Exercise instructions ▸
Every line below between the line holding "[use-pre-existing-resource.md](#item-7bcdd8) | minor" and the line holding "[create-text-analytics-resource.md](#item-9ad318) | minor", inclusive, should be repeated exactly, and all other lines omitted.

(Stored data entries)
——

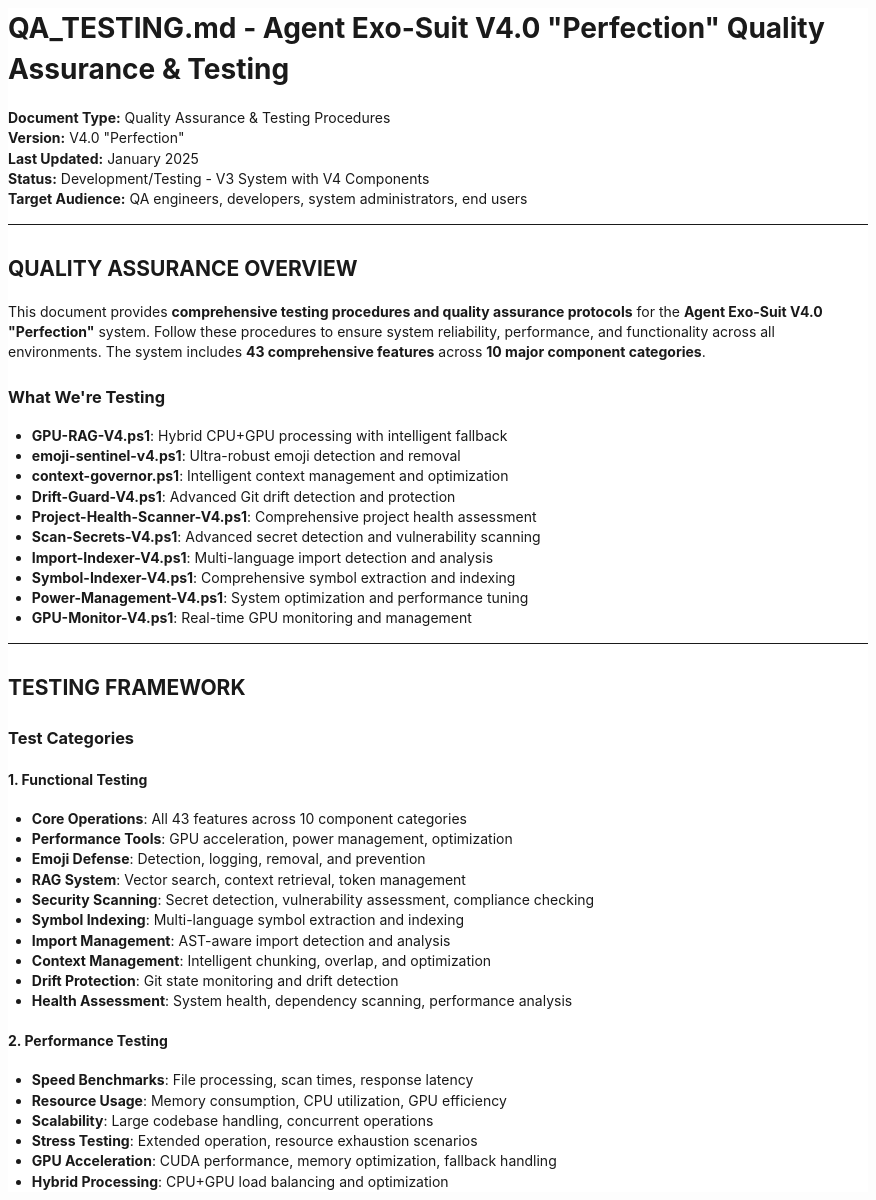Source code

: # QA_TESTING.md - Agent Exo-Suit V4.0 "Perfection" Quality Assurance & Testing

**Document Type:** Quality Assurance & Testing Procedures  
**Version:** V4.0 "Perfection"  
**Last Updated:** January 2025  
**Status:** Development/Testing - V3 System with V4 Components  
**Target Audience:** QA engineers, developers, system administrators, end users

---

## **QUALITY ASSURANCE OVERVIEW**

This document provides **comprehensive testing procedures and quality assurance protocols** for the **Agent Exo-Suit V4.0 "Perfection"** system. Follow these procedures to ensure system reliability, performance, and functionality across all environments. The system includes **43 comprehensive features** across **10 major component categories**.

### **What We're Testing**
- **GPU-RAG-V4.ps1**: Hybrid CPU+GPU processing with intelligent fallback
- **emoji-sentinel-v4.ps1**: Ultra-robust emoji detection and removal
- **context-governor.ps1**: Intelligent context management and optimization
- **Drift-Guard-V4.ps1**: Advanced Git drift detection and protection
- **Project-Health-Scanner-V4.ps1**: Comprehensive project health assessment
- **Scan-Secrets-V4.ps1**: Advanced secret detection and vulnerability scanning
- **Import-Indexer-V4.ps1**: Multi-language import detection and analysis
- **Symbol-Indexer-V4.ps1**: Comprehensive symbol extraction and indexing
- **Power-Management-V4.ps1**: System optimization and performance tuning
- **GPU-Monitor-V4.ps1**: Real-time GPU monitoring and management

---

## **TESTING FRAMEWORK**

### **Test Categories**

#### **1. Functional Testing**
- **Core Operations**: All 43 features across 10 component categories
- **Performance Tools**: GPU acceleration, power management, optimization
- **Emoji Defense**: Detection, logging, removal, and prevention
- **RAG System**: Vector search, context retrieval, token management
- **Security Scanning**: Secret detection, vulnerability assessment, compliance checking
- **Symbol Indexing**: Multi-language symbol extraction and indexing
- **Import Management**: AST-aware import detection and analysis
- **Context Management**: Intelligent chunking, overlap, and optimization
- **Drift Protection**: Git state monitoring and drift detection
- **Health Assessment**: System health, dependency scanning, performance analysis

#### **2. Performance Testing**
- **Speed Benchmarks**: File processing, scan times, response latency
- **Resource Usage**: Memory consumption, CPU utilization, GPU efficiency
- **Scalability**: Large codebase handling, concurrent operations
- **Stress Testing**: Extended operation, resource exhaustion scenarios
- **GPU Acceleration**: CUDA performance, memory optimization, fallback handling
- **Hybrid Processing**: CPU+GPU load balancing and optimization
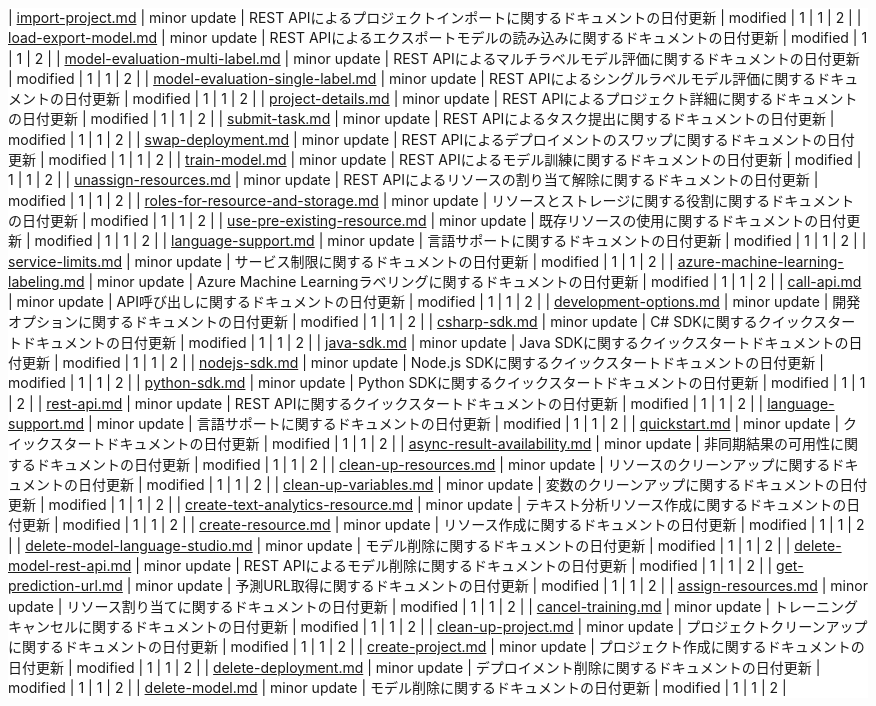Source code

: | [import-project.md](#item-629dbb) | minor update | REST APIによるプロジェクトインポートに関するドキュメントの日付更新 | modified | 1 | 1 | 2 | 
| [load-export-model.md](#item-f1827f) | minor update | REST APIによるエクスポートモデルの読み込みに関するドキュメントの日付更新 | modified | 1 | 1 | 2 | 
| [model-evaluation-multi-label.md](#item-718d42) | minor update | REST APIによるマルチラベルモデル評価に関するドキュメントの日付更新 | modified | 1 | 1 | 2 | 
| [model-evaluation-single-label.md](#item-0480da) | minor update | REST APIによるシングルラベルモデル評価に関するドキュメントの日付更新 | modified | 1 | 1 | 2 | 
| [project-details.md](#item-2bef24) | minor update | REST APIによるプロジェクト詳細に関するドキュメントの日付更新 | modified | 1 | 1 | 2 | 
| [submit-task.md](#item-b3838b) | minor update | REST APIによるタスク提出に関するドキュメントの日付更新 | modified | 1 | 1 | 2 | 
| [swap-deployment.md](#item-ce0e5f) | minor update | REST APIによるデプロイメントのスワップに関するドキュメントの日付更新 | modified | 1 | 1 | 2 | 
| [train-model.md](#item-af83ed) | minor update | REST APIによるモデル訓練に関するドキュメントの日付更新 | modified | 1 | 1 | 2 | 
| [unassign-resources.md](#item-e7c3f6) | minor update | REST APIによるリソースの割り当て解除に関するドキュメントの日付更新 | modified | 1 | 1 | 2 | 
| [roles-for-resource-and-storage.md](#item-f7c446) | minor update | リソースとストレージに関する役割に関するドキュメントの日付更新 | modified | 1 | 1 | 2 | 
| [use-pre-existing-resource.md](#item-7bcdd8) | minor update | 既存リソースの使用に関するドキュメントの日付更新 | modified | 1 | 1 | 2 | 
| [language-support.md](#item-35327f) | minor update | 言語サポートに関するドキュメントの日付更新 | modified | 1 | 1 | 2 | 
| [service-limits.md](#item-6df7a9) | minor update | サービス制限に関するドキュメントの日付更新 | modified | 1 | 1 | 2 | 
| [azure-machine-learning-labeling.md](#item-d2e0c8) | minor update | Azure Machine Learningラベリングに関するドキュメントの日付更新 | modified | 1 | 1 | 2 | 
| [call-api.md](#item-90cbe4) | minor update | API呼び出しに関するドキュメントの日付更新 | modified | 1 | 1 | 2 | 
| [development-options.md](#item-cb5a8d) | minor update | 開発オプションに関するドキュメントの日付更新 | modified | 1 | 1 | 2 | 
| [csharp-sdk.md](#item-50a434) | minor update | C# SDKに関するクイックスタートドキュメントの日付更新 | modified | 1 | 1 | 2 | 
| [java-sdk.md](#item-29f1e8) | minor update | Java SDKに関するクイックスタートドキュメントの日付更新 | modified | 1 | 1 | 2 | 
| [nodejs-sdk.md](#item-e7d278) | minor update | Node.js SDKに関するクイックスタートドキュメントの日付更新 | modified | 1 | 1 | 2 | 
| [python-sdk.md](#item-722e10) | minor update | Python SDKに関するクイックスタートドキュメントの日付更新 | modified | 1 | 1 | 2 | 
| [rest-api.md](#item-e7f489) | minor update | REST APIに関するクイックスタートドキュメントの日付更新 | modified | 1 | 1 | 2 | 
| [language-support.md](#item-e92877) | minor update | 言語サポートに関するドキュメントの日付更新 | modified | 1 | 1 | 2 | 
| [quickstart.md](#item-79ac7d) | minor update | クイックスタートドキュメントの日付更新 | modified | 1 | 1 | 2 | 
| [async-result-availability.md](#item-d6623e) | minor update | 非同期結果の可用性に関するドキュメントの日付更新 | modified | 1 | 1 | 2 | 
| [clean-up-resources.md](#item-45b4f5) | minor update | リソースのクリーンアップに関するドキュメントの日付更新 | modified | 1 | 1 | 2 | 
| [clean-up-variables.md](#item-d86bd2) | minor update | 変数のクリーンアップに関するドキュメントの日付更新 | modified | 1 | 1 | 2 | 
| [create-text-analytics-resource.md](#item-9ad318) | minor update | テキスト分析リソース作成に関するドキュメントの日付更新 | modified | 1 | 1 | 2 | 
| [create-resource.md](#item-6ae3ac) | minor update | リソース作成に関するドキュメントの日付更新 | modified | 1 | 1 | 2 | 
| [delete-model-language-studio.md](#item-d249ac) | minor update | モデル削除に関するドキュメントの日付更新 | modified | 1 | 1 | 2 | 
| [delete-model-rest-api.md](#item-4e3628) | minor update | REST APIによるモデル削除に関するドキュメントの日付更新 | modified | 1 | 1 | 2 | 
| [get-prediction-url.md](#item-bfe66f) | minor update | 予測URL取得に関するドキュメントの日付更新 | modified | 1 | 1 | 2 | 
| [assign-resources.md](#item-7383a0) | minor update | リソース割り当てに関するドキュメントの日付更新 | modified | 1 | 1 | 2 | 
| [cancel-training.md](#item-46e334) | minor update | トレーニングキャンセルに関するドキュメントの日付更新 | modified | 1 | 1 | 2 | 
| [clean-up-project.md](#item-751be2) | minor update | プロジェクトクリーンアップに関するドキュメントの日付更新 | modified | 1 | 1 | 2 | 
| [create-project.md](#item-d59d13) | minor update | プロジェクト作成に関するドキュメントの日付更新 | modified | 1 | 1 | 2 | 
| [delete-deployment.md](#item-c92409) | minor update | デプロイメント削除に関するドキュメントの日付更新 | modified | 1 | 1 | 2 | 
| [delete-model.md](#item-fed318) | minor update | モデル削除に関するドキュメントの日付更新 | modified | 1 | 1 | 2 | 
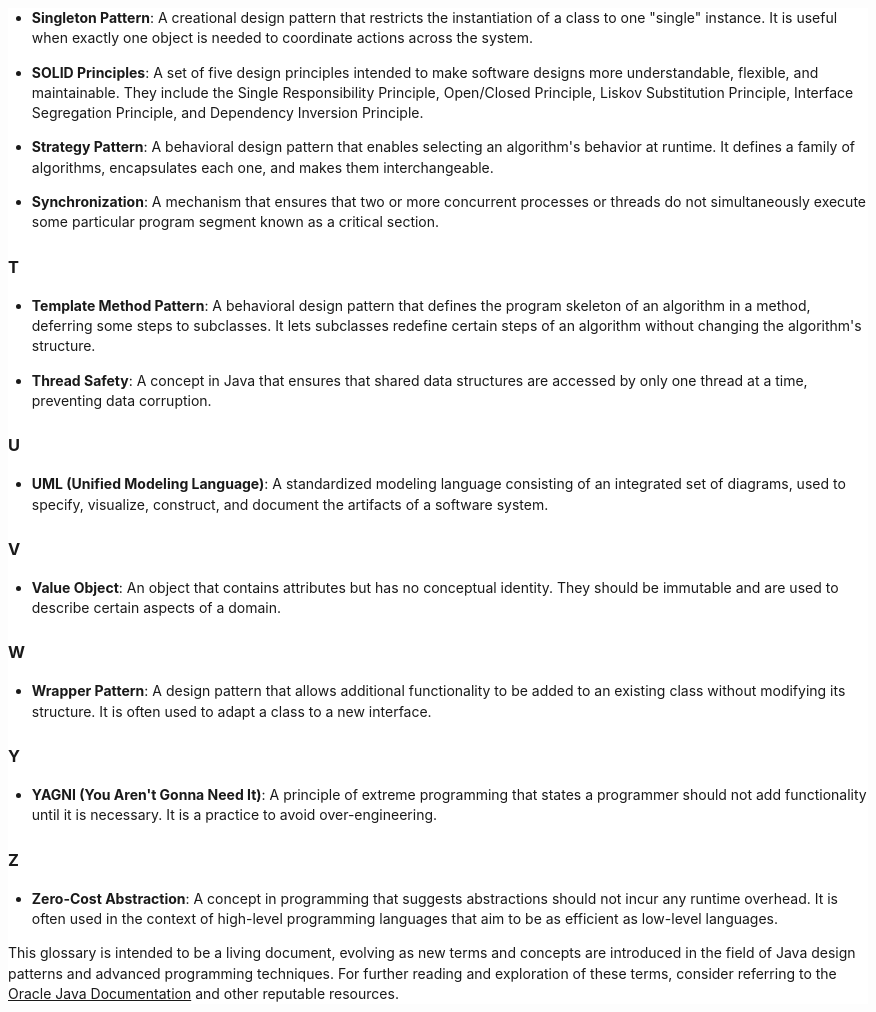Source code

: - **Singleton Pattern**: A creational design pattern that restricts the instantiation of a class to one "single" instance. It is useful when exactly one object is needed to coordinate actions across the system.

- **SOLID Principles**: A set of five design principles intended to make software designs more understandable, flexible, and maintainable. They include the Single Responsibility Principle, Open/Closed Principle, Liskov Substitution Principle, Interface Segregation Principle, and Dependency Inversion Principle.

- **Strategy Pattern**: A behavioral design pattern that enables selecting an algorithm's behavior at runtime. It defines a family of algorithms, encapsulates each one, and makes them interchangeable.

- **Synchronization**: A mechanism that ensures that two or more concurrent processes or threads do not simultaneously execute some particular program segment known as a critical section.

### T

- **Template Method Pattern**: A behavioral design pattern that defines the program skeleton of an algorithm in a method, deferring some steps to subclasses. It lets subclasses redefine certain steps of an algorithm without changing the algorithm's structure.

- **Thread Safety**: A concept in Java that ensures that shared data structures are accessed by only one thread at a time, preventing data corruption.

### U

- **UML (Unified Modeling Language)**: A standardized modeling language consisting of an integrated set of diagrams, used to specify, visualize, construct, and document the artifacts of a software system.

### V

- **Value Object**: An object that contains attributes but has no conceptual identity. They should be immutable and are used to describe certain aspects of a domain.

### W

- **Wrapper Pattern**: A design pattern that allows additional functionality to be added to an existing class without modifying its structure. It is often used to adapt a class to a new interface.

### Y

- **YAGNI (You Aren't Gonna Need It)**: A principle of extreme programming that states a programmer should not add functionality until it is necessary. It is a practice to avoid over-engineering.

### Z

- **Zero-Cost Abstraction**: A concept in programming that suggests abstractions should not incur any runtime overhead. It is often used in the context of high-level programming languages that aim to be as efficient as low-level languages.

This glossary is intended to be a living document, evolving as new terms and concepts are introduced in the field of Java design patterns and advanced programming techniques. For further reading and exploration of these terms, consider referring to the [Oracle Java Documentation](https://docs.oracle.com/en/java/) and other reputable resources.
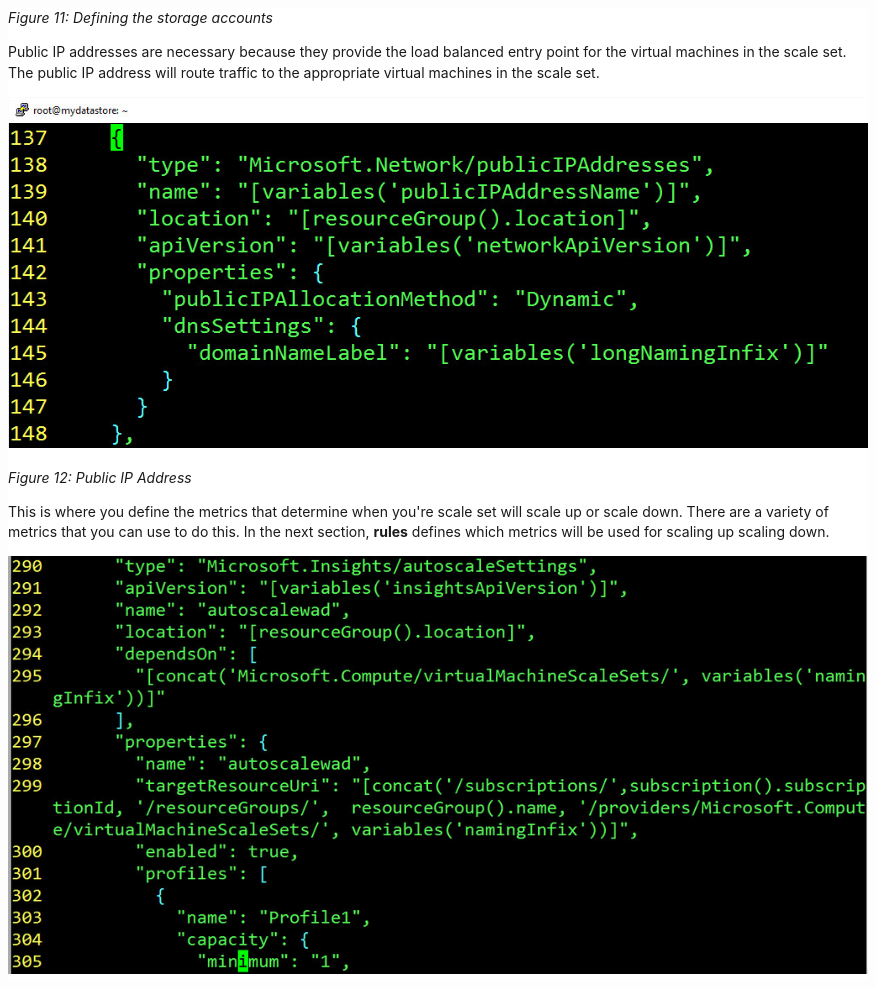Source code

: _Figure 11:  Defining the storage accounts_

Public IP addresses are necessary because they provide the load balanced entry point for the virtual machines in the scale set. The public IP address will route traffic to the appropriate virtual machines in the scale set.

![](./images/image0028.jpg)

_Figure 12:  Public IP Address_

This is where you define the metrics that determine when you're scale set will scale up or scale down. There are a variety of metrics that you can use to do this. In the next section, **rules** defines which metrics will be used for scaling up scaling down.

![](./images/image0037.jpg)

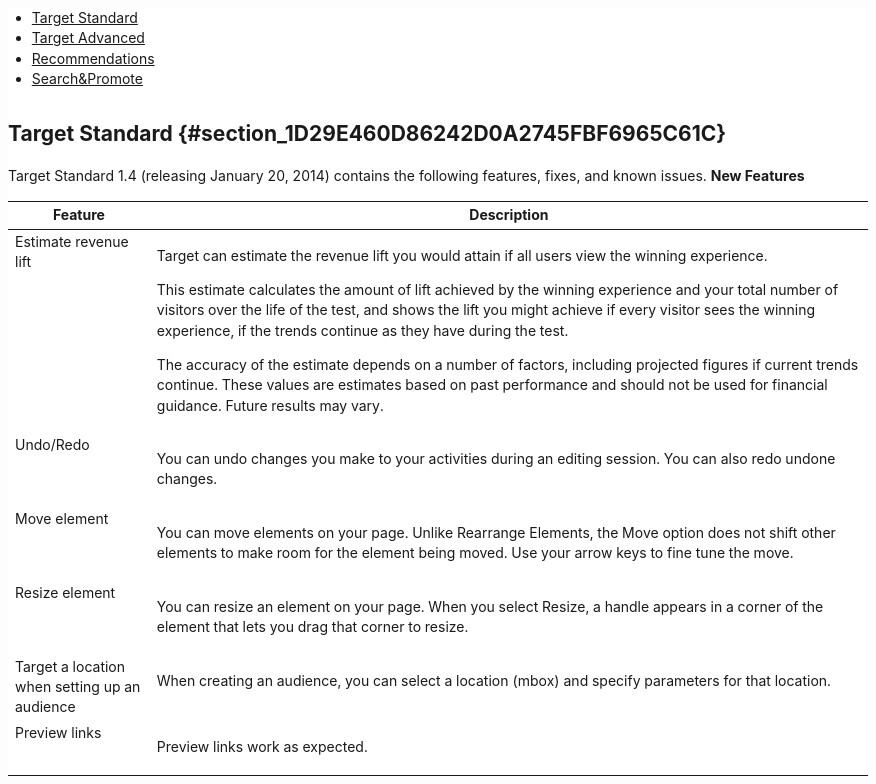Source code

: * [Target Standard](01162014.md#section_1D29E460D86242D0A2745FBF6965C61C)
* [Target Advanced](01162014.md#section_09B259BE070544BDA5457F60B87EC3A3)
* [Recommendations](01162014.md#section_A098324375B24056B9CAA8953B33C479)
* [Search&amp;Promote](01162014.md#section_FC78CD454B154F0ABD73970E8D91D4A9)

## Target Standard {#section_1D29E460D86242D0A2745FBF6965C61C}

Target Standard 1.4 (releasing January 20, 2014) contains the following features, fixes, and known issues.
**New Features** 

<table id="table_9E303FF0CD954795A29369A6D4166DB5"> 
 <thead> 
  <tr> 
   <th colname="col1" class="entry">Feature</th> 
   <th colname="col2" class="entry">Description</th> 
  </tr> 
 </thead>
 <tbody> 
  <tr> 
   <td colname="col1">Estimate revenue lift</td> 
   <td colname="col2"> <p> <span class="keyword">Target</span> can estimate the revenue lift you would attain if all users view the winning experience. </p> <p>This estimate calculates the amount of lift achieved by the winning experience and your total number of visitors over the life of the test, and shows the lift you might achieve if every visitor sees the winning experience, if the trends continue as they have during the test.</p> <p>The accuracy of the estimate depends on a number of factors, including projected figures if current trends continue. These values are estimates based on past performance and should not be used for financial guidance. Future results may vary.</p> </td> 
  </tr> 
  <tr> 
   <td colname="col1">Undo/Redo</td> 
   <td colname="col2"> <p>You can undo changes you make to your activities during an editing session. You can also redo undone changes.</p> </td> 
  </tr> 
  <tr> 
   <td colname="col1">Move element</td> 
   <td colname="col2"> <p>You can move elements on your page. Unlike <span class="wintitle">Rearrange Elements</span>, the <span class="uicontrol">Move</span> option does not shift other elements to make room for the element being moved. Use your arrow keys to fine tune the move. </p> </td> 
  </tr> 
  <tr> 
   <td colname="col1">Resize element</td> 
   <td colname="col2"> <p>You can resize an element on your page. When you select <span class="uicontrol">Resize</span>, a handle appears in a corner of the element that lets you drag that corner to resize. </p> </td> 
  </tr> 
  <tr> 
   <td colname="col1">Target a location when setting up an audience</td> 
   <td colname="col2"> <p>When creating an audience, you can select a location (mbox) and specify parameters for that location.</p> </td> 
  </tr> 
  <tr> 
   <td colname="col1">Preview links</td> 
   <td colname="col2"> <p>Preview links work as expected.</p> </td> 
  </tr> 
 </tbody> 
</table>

——

Solution to this task ▸
| [use-pre-existing-resource.md](#item-7bcdd8) | minor update | 既存リソースの使用に関するドキュメントの日付更新 | modified | 1 | 1 | 2 | 
| [language-support.md](#item-35327f) | minor update | 言語サポートに関するドキュメントの日付更新 | modified | 1 | 1 | 2 | 
| [service-limits.md](#item-6df7a9) | minor update | サービス制限に関するドキュメントの日付更新 | modified | 1 | 1 | 2 | 
| [azure-machine-learning-labeling.md](#item-d2e0c8) | minor update | Azure Machine Learningラベリングに関するドキュメントの日付更新 | modified | 1 | 1 | 2 | 
| [call-api.md](#item-90cbe4) | minor update | API呼び出しに関するドキュメントの日付更新 | modified | 1 | 1 | 2 | 
| [development-options.md](#item-cb5a8d) | minor update | 開発オプションに関するドキュメントの日付更新 | modified | 1 | 1 | 2 | 
| [csharp-sdk.md](#item-50a434) | minor update | C# SDKに関するクイックスタートドキュメントの日付更新 | modified | 1 | 1 | 2 | 
| [java-sdk.md](#item-29f1e8) | minor update | Java SDKに関するクイックスタートドキュメントの日付更新 | modified | 1 | 1 | 2 | 
| [nodejs-sdk.md](#item-e7d278) | minor update | Node.js SDKに関するクイックスタートドキュメントの日付更新 | modified | 1 | 1 | 2 | 
| [python-sdk.md](#item-722e10) | minor update | Python SDKに関するクイックスタートドキュメントの日付更新 | modified | 1 | 1 | 2 | 
| [rest-api.md](#item-e7f489) | minor update | REST APIに関するクイックスタートドキュメントの日付更新 | modified | 1 | 1 | 2 | 
| [language-support.md](#item-e92877) | minor update | 言語サポートに関するドキュメントの日付更新 | modified | 1 | 1 | 2 | 
| [quickstart.md](#item-79ac7d) | minor update | クイックスタートドキュメントの日付更新 | modified | 1 | 1 | 2 | 
| [async-result-availability.md](#item-d6623e) | minor update | 非同期結果の可用性に関するドキュメントの日付更新 | modified | 1 | 1 | 2 | 
| [clean-up-resources.md](#item-45b4f5) | minor update | リソースのクリーンアップに関するドキュメントの日付更新 | modified | 1 | 1 | 2 | 
| [clean-up-variables.md](#item-d86bd2) | minor update | 変数のクリーンアップに関するドキュメントの日付更新 | modified | 1 | 1 | 2 | 
| [create-text-analytics-resource.md](#item-9ad318) | minor update | テキスト分析リソース作成に関するドキュメントの日付更新 | modified | 1 | 1 | 2 | 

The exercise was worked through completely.